Just as with the 1999 landslides, we will likely never have a precise, reliable figure of how many people were killed by the earthquakes of June 2026. The government, unable or unwilling to coordinate anything other than the arrival of foreign help, cannot possibly produce an accurate total. Especially when its main features include the manipulation of reality.
We will have to complete the picture with oral history and art: novels, films, visual arts, songs.
“We continue to stand with affected families,” Rodríguez says. But the families tell a different story. They speak of bribes for bodies. They speak of blocked access. They speak of soldiers who loot while the dead rot under the sun. They speak of a government that has abandoned them and is now using the rubble as a stage for propaganda.
As the last faint voices of the survivors grow scarce beneath the rubble, the bad news spreads on social media and WhatsApp. Entire families have been erased. Dozens of children were orphaned or killed alongside their parents.
A Nation Forced To Grieve:
Once again, tragedy has increased the death toll for a nation forced to grieve year after year. And the regime responsible is still there.
But so too is the solidarity. So too are the rescue teams from 27 nations. So too are the volunteers, 15,467 of them, registered and working. So too are the families who refuse to give up hope, who dig through concrete with their bare hands, who carry the bodies of their loved ones on bicycles because no one else will help.

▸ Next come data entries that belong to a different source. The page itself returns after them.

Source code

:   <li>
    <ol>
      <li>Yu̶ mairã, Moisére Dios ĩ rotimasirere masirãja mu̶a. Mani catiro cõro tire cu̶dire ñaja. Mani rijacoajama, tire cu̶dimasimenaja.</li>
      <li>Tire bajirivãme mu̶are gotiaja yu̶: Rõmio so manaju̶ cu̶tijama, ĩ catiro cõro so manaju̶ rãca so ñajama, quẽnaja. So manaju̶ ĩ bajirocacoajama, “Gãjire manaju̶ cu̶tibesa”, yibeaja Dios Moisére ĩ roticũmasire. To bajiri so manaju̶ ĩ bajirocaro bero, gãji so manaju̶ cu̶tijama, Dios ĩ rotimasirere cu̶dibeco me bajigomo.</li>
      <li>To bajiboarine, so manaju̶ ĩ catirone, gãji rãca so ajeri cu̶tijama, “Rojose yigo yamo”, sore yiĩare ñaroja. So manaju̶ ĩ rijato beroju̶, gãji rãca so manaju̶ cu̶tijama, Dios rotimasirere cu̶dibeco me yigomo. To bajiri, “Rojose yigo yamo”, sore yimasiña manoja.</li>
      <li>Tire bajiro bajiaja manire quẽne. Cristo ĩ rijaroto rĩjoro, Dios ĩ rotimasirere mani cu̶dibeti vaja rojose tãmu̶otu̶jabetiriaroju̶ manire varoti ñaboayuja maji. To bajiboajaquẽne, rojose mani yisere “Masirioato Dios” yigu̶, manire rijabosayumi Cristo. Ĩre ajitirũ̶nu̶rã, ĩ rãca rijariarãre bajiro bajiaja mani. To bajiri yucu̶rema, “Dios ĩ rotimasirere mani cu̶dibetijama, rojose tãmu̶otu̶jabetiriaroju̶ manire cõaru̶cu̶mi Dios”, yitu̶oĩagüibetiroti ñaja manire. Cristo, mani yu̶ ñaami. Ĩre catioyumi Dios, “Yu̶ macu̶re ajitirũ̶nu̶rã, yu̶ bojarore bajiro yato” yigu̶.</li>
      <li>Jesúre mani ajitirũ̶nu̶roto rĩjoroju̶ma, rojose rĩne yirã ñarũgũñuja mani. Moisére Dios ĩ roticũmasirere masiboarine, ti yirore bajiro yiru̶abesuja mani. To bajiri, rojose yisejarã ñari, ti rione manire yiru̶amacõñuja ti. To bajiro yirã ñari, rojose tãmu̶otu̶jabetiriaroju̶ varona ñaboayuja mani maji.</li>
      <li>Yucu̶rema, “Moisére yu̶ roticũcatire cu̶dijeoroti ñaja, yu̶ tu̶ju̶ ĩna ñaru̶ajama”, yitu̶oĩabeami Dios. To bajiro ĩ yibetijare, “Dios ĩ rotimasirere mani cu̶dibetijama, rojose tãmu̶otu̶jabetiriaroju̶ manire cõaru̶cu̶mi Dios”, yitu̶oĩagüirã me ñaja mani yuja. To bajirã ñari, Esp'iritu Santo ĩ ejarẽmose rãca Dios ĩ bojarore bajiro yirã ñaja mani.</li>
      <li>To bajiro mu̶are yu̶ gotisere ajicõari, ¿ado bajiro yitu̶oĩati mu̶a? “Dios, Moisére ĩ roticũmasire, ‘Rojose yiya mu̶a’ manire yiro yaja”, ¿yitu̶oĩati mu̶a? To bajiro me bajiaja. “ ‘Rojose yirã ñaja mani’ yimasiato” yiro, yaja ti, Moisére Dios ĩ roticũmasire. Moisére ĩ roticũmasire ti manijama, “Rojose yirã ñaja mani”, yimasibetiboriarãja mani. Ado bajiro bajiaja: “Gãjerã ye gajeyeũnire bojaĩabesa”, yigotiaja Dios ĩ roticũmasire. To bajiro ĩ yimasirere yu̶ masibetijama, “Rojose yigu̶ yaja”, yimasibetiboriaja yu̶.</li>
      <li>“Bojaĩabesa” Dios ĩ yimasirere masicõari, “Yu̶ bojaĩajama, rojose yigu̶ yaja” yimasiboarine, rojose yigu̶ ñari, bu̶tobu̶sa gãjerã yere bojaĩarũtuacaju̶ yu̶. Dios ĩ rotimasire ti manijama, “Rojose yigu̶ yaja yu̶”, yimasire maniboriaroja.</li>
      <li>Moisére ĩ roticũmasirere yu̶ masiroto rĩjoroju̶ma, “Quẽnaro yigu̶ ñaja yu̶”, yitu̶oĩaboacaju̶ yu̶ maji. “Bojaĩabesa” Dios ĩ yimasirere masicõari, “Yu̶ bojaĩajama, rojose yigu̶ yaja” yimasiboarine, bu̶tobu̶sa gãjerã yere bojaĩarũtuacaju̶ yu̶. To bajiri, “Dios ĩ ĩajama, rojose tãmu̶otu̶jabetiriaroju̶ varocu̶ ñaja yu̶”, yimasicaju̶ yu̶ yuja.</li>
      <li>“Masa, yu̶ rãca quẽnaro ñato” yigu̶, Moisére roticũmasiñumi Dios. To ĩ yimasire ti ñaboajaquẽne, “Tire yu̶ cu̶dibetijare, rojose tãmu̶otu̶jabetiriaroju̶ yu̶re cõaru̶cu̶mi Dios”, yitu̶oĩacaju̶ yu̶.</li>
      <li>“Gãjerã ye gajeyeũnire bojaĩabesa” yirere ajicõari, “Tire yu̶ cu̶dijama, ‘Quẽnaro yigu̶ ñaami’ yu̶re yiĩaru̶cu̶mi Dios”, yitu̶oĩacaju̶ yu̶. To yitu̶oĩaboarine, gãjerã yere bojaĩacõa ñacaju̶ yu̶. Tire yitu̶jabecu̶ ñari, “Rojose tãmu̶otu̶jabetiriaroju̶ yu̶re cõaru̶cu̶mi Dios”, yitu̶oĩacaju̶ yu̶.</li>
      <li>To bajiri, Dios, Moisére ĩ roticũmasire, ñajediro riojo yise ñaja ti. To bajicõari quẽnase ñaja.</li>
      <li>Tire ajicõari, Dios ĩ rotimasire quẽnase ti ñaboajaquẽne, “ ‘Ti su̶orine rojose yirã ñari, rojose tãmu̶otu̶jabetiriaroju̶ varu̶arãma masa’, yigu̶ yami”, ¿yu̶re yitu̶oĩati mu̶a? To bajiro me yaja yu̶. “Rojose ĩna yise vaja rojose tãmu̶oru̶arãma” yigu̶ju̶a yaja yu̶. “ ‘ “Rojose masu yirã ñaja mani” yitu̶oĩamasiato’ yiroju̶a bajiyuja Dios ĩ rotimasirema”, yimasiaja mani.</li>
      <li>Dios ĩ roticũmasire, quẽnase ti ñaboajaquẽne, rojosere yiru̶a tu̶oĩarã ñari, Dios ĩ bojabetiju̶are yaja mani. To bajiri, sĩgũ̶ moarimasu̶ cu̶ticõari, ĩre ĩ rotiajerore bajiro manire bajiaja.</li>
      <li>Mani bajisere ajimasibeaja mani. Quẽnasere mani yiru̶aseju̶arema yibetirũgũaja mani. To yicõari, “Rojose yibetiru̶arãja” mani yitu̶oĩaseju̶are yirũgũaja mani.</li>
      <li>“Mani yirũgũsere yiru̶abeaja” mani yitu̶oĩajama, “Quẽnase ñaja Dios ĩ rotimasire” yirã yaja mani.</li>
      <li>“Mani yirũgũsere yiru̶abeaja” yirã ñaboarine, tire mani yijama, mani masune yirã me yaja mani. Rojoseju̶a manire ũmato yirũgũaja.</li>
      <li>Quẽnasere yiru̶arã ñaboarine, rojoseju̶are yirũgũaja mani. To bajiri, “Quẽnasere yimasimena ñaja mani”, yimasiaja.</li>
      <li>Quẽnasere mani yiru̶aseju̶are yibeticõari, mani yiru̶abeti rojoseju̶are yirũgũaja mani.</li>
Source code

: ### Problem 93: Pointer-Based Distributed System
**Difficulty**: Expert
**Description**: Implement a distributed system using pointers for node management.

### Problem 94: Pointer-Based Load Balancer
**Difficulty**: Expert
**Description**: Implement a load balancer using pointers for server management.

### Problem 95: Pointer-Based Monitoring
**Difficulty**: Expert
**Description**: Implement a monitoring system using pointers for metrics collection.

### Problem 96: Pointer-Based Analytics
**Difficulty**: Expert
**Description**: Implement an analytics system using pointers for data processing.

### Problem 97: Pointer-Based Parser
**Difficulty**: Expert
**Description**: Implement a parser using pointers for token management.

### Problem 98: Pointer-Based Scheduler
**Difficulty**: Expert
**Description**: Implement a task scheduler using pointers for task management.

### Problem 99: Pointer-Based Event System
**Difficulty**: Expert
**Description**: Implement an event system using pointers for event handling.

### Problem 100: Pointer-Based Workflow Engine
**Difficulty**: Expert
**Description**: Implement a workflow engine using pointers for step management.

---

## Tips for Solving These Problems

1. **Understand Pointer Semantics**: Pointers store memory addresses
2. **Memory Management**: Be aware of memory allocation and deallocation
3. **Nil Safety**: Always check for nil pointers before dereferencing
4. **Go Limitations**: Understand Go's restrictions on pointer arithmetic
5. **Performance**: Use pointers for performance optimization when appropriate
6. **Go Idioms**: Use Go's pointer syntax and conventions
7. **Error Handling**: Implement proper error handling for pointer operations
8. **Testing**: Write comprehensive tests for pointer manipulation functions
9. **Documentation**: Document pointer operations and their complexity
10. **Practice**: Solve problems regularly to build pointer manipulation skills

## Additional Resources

“We are deeply grateful for the solidarity shown by countries, organisations and international teams that have stood by Venezuela during these days,” Rodríguez said. “Their support reminds us that we are not alone. With unity, solidarity, and hard work, we will overcome this tragedy and move forward.”
Perhaps. But overcoming this tragedy will require more than unity and hard work. It will require accountability. It will require a reckoning with the failures, both structural and political, that turned a natural disaster into a humanitarian catastrophe. And it will require the world to look beyond the official narratives and see the bodies on the ground, the families at the rubble, the children who will grow up without parents, and the parents who will never know what became of their children.
Venezuela is not alone. But being surrounded by the world does not mean being saved by it. The salvation, if it comes, must come from within, from a people who have endured more than any people should have to endure, and who continue, against all odds, to hope.